**YOUR TASK**
Return the data below exactly, but only from the line containing "ご予約／お問い合わせ（日本語のみ対応）" through the line containing "16th Worldwide Chinese", with both of those lines included.

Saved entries
▶

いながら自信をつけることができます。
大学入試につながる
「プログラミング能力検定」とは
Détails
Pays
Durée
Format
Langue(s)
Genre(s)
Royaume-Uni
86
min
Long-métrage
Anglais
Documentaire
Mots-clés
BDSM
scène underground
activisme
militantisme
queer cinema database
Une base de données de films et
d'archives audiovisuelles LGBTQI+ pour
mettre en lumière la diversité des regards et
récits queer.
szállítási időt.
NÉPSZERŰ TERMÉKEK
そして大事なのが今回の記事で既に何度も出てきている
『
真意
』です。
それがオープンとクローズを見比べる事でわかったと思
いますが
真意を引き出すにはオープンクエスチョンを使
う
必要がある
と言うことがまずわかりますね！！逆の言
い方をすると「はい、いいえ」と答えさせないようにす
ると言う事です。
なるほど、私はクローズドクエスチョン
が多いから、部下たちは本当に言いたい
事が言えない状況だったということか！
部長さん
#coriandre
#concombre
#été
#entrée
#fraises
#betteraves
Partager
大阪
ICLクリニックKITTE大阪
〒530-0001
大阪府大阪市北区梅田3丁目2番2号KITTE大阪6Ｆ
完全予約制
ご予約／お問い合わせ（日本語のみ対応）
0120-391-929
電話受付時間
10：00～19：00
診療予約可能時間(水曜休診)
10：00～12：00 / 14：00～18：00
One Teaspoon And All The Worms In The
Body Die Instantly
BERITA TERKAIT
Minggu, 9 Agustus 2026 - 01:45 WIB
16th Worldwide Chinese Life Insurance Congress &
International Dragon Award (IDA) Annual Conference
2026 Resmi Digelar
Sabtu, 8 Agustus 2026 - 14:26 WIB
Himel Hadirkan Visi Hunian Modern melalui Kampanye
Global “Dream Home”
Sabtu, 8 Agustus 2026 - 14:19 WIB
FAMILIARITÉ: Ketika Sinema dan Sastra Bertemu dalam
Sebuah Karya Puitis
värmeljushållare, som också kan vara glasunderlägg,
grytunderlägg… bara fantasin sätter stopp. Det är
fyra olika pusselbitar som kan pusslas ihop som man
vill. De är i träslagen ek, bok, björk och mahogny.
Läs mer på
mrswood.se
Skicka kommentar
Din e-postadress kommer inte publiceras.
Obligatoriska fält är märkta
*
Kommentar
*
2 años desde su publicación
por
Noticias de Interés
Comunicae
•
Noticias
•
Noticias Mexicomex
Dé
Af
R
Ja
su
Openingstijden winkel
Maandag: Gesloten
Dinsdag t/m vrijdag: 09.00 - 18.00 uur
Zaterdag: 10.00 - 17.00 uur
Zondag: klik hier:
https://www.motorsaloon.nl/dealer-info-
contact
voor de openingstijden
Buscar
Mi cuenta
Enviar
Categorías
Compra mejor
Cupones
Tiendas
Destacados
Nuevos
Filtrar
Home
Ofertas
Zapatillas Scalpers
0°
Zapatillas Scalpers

◀

**WRITTEN SOLUTION**
ご予約／お問い合わせ（日本語のみ対応）
0120-391-929
電話受付時間
10：00～19：00
診療予約可能時間(水曜休診)
10：00～12：00 / 14：00～18：00
One Teaspoon And All The Worms In The
Body Die Instantly
BERITA TERKAIT
Minggu, 9 Agustus 2026 - 01:45 WIB
16th Worldwide Chinese Life Insurance Congress &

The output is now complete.